Best practices

Here are best practices for writing marimo notebooks.

Use global variables sparingly. Keep the number of global variables in your program small to avoid name collisions. If you have intermediate variables, encapsulate them in functions or prefix them with an underscore (_tmp = ...) to make them local to a cell.

Use descriptive names. Use descriptive variable names, especially for global variables. This will help you minimize name clashes, and will also result in better code.

Use functions. Encapsulate logic into functions to avoid polluting the global namespace with temporary or intermediate variables, and to avoid code duplication.

Use mo.stop to stop execution. Use mo.stop to stop a cell from running when a condition is true; this is helpful when working with expensive notebooks. For example, prevent a cell from running until a button is clicked using mo.ui.run_button and mo.stop.

Expensive notebooks

For more tips on working with expensive notebooks, see the associated guide.

Use Python modules. If your notebook gets too long, split complex logic into helper Python modules and import them into your notebook. Use marimo’s built-in module reloading to automatically bring changes from your modules into your notebook.

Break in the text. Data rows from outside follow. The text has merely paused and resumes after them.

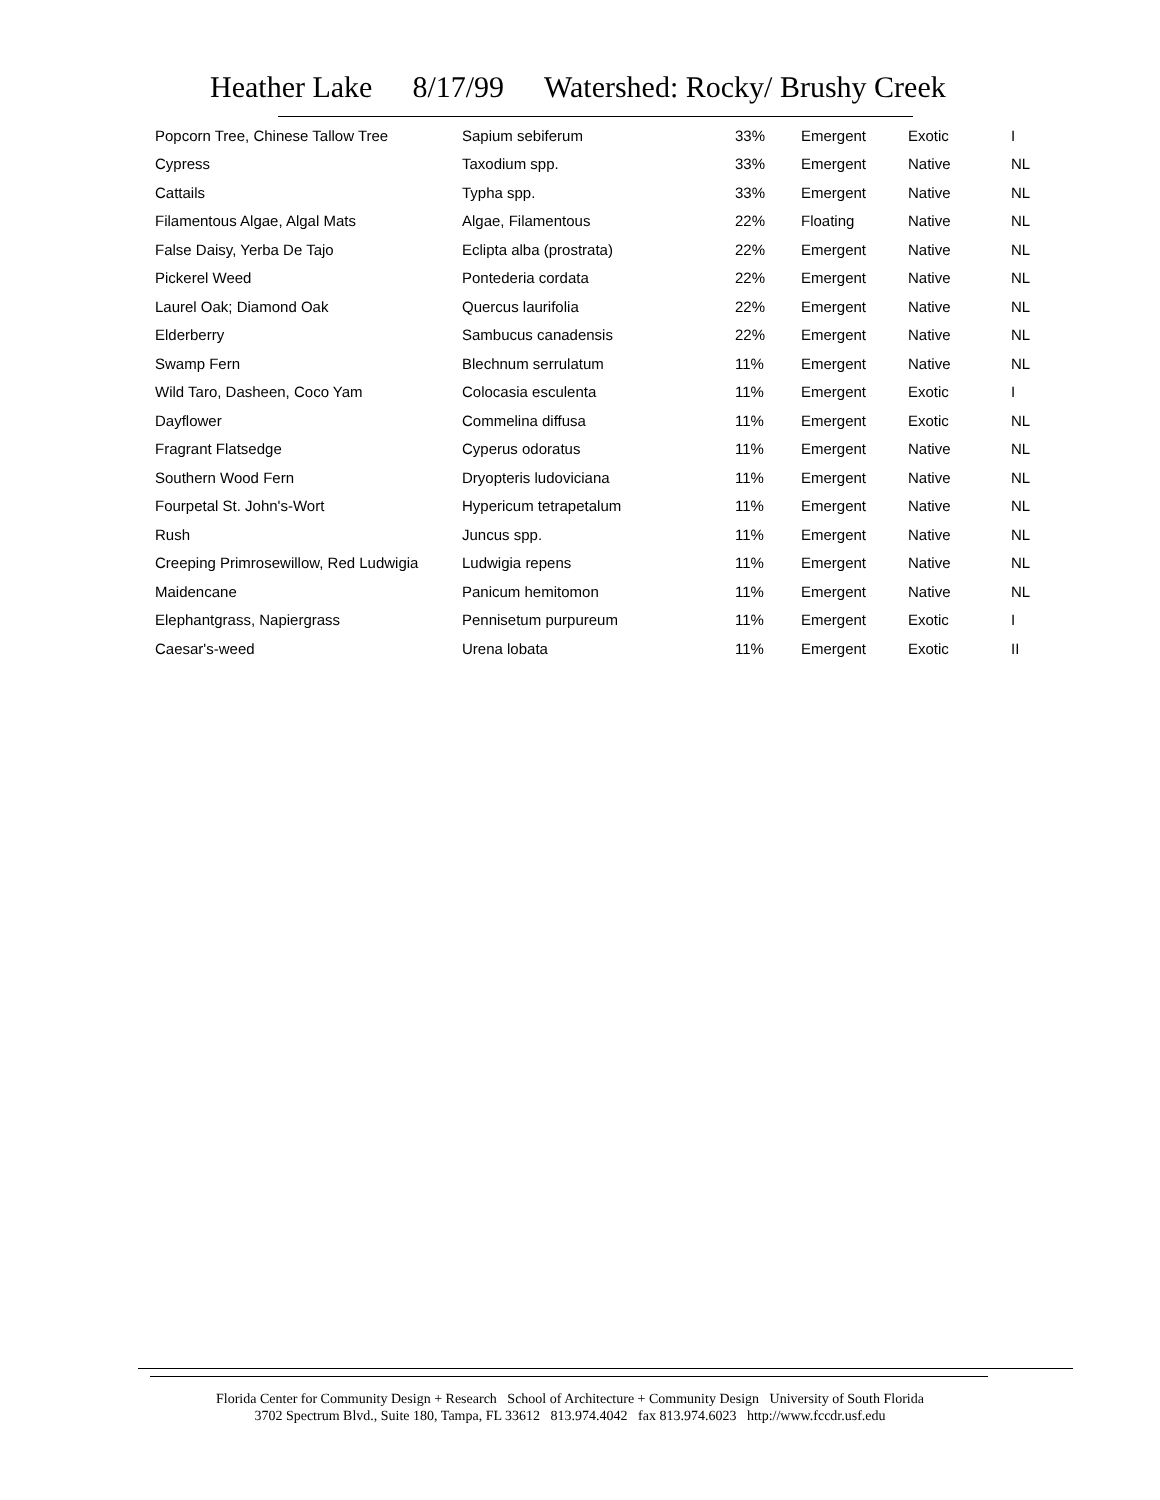Heather Lake 8/17/99 Watershed: Rocky/ Brushy Creek
| Popcorn Tree, Chinese Tallow Tree | Sapium sebiferum | 33% | Emergent | Exotic | I |
| Cypress | Taxodium spp. | 33% | Emergent | Native | NL |
| Cattails | Typha spp. | 33% | Emergent | Native | NL |
| Filamentous Algae, Algal Mats | Algae, Filamentous | 22% | Floating | Native | NL |
| False Daisy, Yerba De Tajo | Eclipta alba (prostrata) | 22% | Emergent | Native | NL |
| Pickerel Weed | Pontederia cordata | 22% | Emergent | Native | NL |
| Laurel Oak; Diamond Oak | Quercus laurifolia | 22% | Emergent | Native | NL |
| Elderberry | Sambucus canadensis | 22% | Emergent | Native | NL |
| Swamp Fern | Blechnum serrulatum | 11% | Emergent | Native | NL |
| Wild Taro, Dasheen, Coco Yam | Colocasia esculenta | 11% | Emergent | Exotic | I |
| Dayflower | Commelina diffusa | 11% | Emergent | Exotic | NL |
| Fragrant Flatsedge | Cyperus odoratus | 11% | Emergent | Native | NL |
| Southern Wood Fern | Dryopteris ludoviciana | 11% | Emergent | Native | NL |
| Fourpetal St. John's-Wort | Hypericum tetrapetalum | 11% | Emergent | Native | NL |
| Rush | Juncus spp. | 11% | Emergent | Native | NL |
| Creeping Primrosewillow, Red Ludwigia | Ludwigia repens | 11% | Emergent | Native | NL |
| Maidencane | Panicum hemitomon | 11% | Emergent | Native | NL |
| Elephantgrass, Napiergrass | Pennisetum purpureum | 11% | Emergent | Exotic | I |
| Caesar's-weed | Urena lobata | 11% | Emergent | Exotic | II |
Florida Center for Community Design + Research School of Architecture + Community Design University of South Florida
3702 Spectrum Blvd., Suite 180, Tampa, FL 33612 813.974.4042 fax 813.974.6023 http://www.fccdr.usf.edu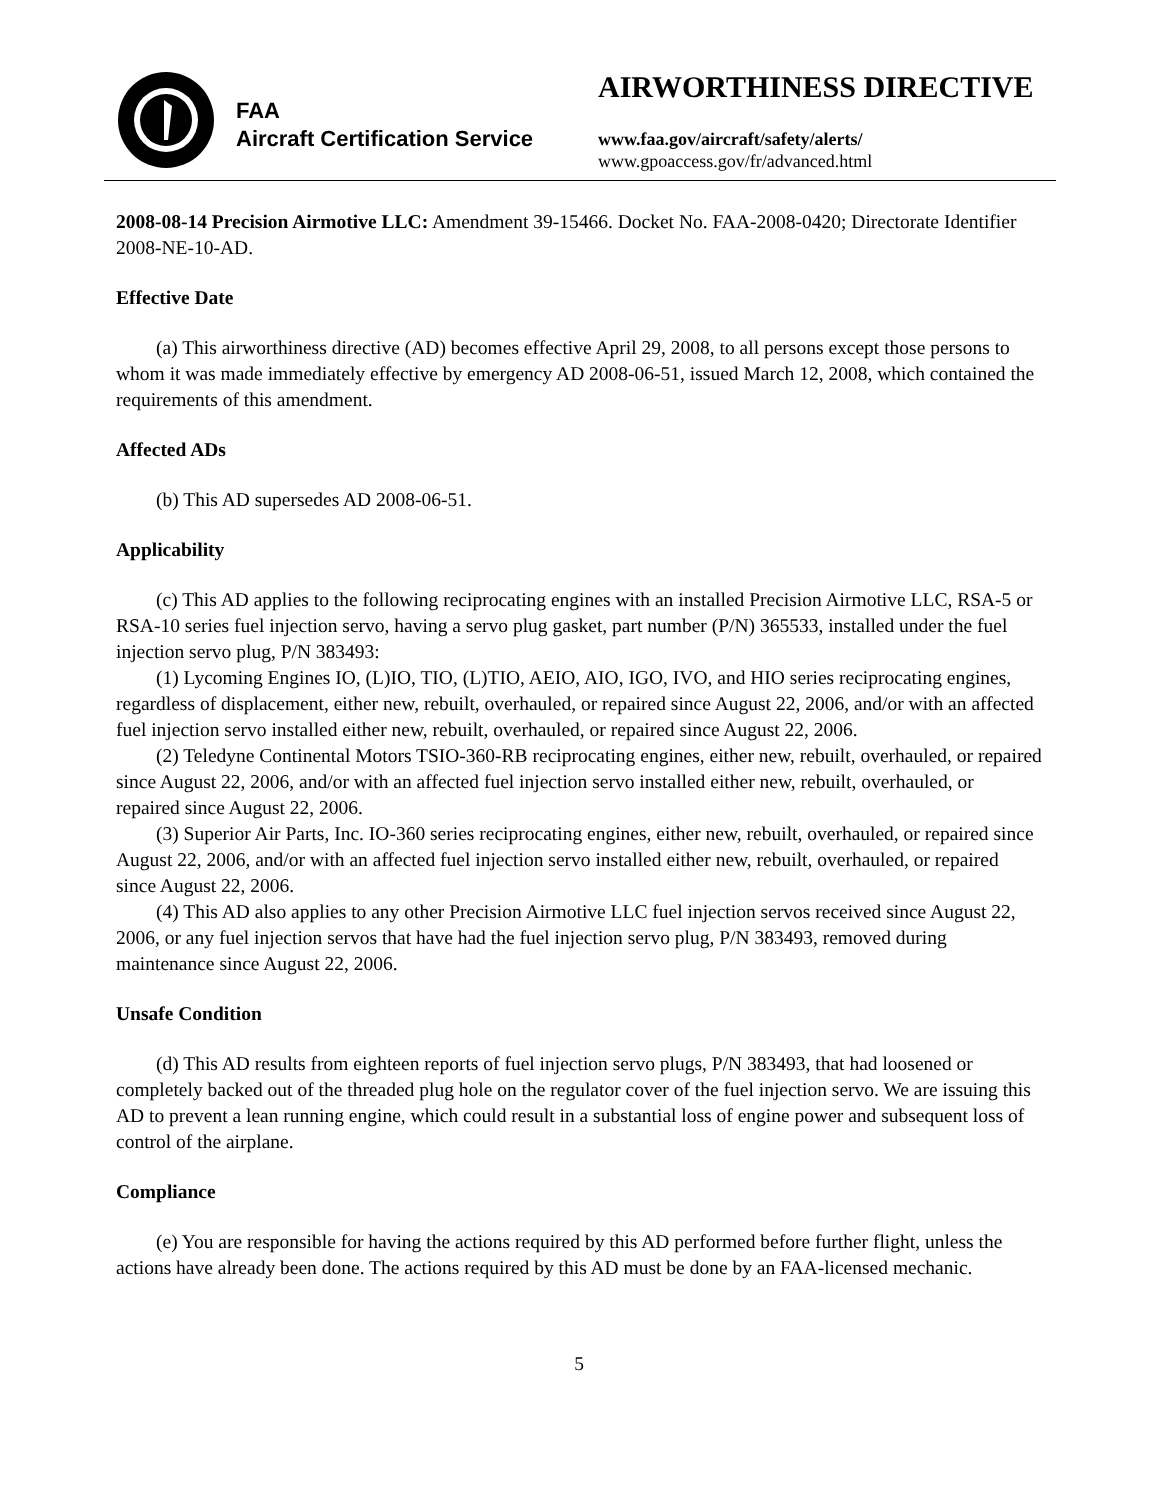FAA
Aircraft Certification Service
AIRWORTHINESS DIRECTIVE
www.faa.gov/aircraft/safety/alerts/
www.gpoaccess.gov/fr/advanced.html
2008-08-14 Precision Airmotive LLC: Amendment 39-15466. Docket No. FAA-2008-0420; Directorate Identifier 2008-NE-10-AD.
Effective Date
(a) This airworthiness directive (AD) becomes effective April 29, 2008, to all persons except those persons to whom it was made immediately effective by emergency AD 2008-06-51, issued March 12, 2008, which contained the requirements of this amendment.
Affected ADs
(b) This AD supersedes AD 2008-06-51.
Applicability
(c) This AD applies to the following reciprocating engines with an installed Precision Airmotive LLC, RSA-5 or RSA-10 series fuel injection servo, having a servo plug gasket, part number (P/N) 365533, installed under the fuel injection servo plug, P/N 383493:
(1) Lycoming Engines IO, (L)IO, TIO, (L)TIO, AEIO, AIO, IGO, IVO, and HIO series reciprocating engines, regardless of displacement, either new, rebuilt, overhauled, or repaired since August 22, 2006, and/or with an affected fuel injection servo installed either new, rebuilt, overhauled, or repaired since August 22, 2006.
(2) Teledyne Continental Motors TSIO-360-RB reciprocating engines, either new, rebuilt, overhauled, or repaired since August 22, 2006, and/or with an affected fuel injection servo installed either new, rebuilt, overhauled, or repaired since August 22, 2006.
(3) Superior Air Parts, Inc. IO-360 series reciprocating engines, either new, rebuilt, overhauled, or repaired since August 22, 2006, and/or with an affected fuel injection servo installed either new, rebuilt, overhauled, or repaired since August 22, 2006.
(4) This AD also applies to any other Precision Airmotive LLC fuel injection servos received since August 22, 2006, or any fuel injection servos that have had the fuel injection servo plug, P/N 383493, removed during maintenance since August 22, 2006.
Unsafe Condition
(d) This AD results from eighteen reports of fuel injection servo plugs, P/N 383493, that had loosened or completely backed out of the threaded plug hole on the regulator cover of the fuel injection servo. We are issuing this AD to prevent a lean running engine, which could result in a substantial loss of engine power and subsequent loss of control of the airplane.
Compliance
(e) You are responsible for having the actions required by this AD performed before further flight, unless the actions have already been done. The actions required by this AD must be done by an FAA-licensed mechanic.
5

Minimize mutations. marimo does not track mutations to objects. Try to only mutate an object in the cell that creates it, or create new objects instead of mutating existing ones.

Example

Don’t split up declarations and mutations over multiple cells. For example, don’t do this:

l = [1, 2, 3]
l.append(new_item())

Instead, do declare and mutate in the same cell:

l = [1, 2, 3]
...
l.append(new_item())

or, if working in multiple cells, declare a new variable based on the old one:

l = [1, 2, 3]
extended_list = l + [new_item()]

Write idempotent cells. Write cells whose outputs and behavior are the same when given the same inputs (references); such cells are called idempotent. This will help you avoid bugs and cache expensive intermediate computations.